Chris Lee LeDoux (October 2, 1948–March 9, 2005) was an American country music singer-songwriter, bronze sculptor and rodeo champion. During his career LeDoux recorded thirty-six albums (many self-released) which have sold more than six million units in the United States as of January 2007. He was awarded one gold album certification from the RIAA, and was nominated for a Grammy Award and the Academy of Country Music Music Pioneer Award.[1]

Contents

Biography

Early years

LeDoux was born in Biloxi, Mississippi. His father was in the US Air Force, and the family moved often when he was a child. He learned to ride horses while visiting his grandparents on their Texas farm.[2] At age 13, LeDoux participated in his first rodeo, riding in Denison, Texas, and before long was winning junior rodeo competitions.[3]

LeDoux continued to compete in rodeo events and played football through his high school years, with rodeos keeping most of his attention. When his family moved to Cheyenne, he attended Cheyenne Central High School. After twice winning the Wyoming State Rodeo Championship bareback riding title during high school, LeDoux earned a rodeo scholarship to Casper College in Casper. During his junior year, LeDoux won the Intercollegiate National bareback riding Championship.[2]

LeDoux married Peggy Rhoads on January 4, 1972, and they had five children:, Clay, Ned, Will, Cindy, and Beau.

- [EXERCISE 1]:
Answer these from the Chris LeDoux biography above:
(a) How many albums did LeDoux record during his career?
(b) In what city and state was he born?
(c) Whom did he marry, and on what date?
- [EXERCISE 2]: Please write out everything from "LeDoux continued to" down to "Cindy, and Beau." in the Chris LeDoux biography.

- [MATERIAL PROVIDED]:
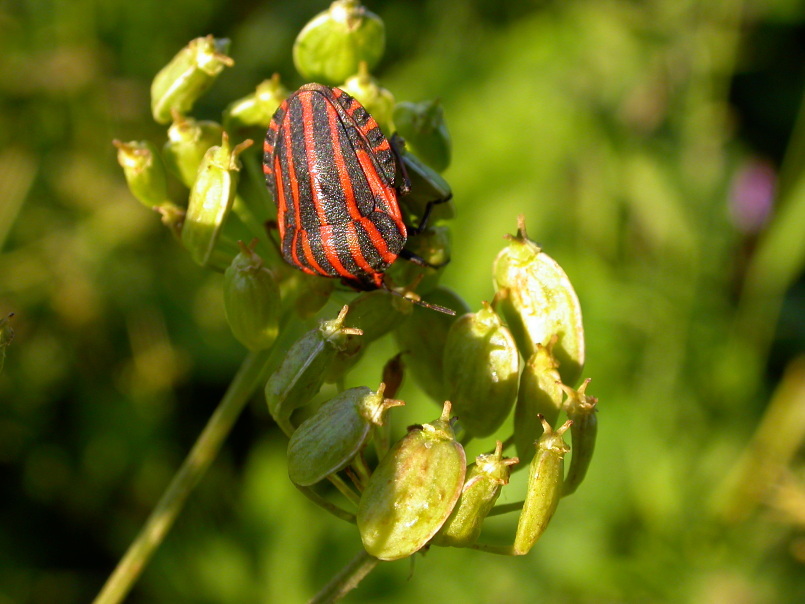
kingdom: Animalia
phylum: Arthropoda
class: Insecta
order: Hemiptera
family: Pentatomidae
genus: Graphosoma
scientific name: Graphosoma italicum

==

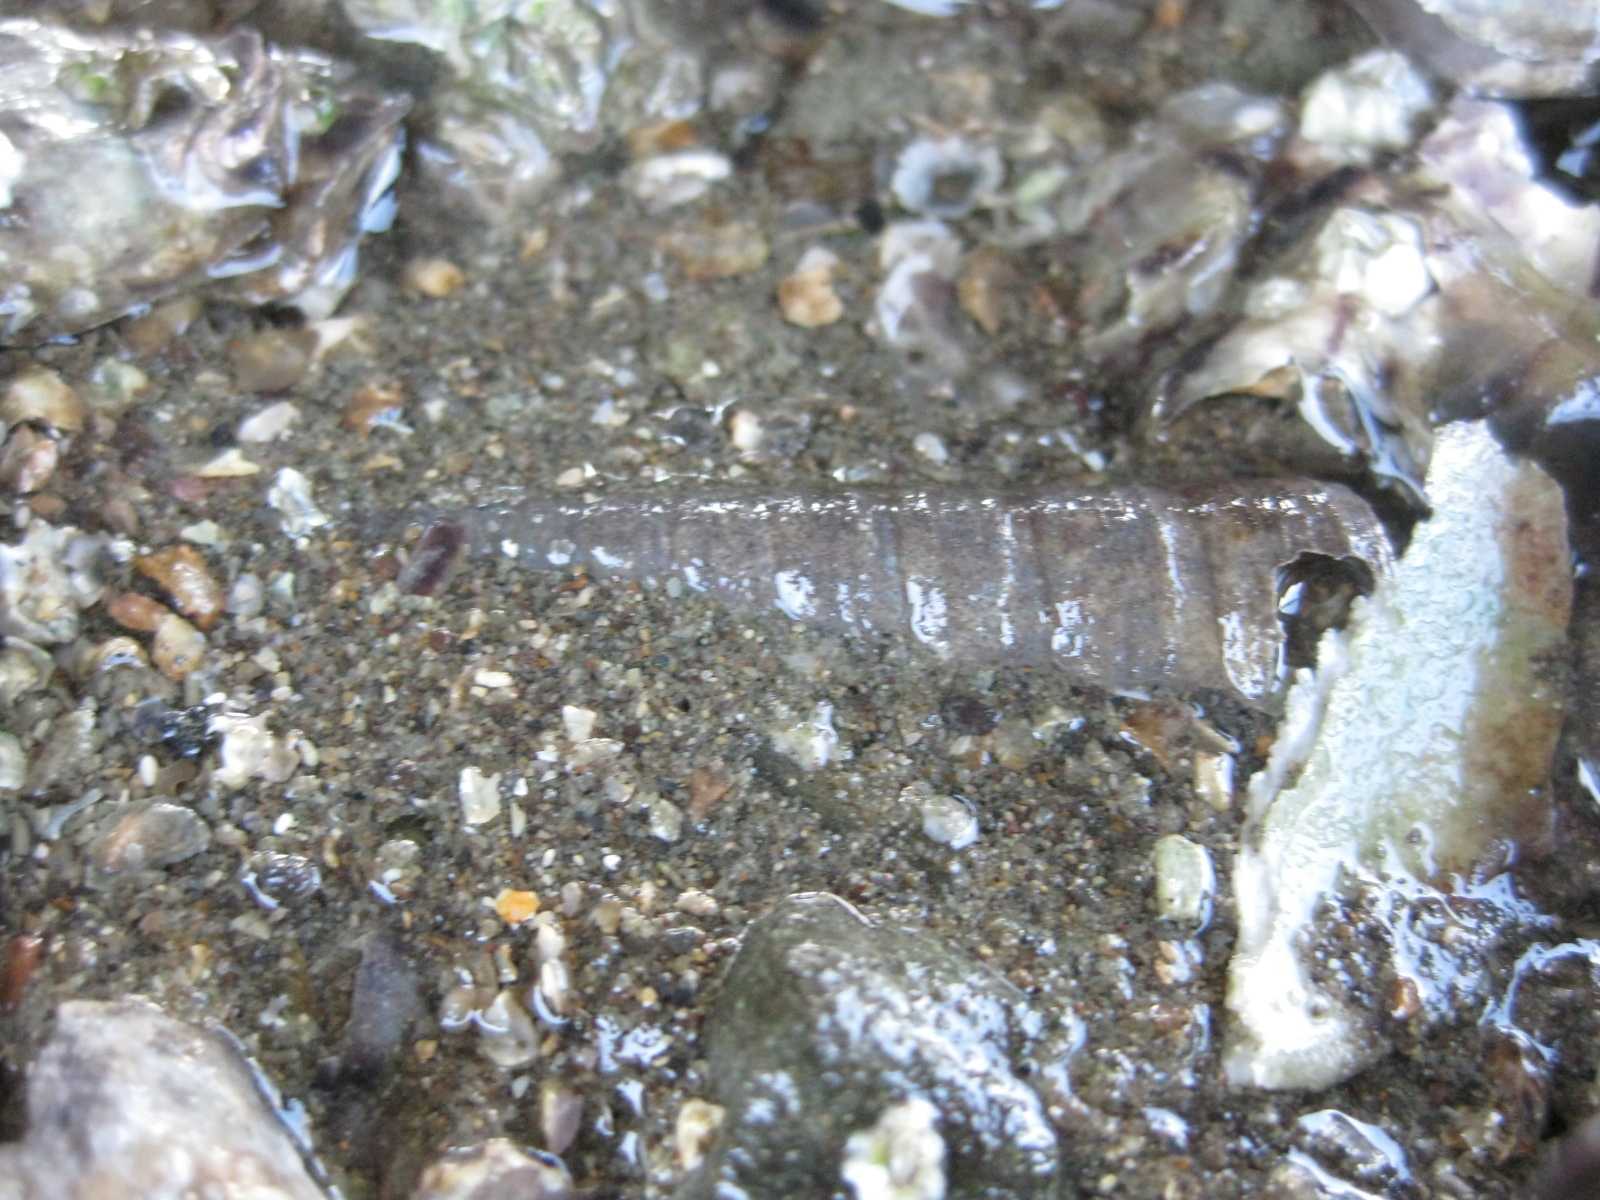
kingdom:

- [FINAL RESULT 1]:
(a) Thirty-six
(b) Biloxi, Mississippi
(c) Peggy Rhoads, on January 4, 1972

- [FINAL RESULT 2]:
LeDoux continued to compete in rodeo events and played football through his high school years, with rodeos keeping most of his attention. When his family moved to Cheyenne, he attended Cheyenne Central High School. After twice winning the Wyoming State Rodeo Championship bareback riding title during high school, LeDoux earned a rodeo scholarship to Casper College in Casper. During his junior year, LeDoux won the Intercollegiate National bareback riding Championship.[2]

LeDoux married Peggy Rhoads on January 4, 1972, and they had five children:, Clay, Ned, Will, Cindy, and Beau.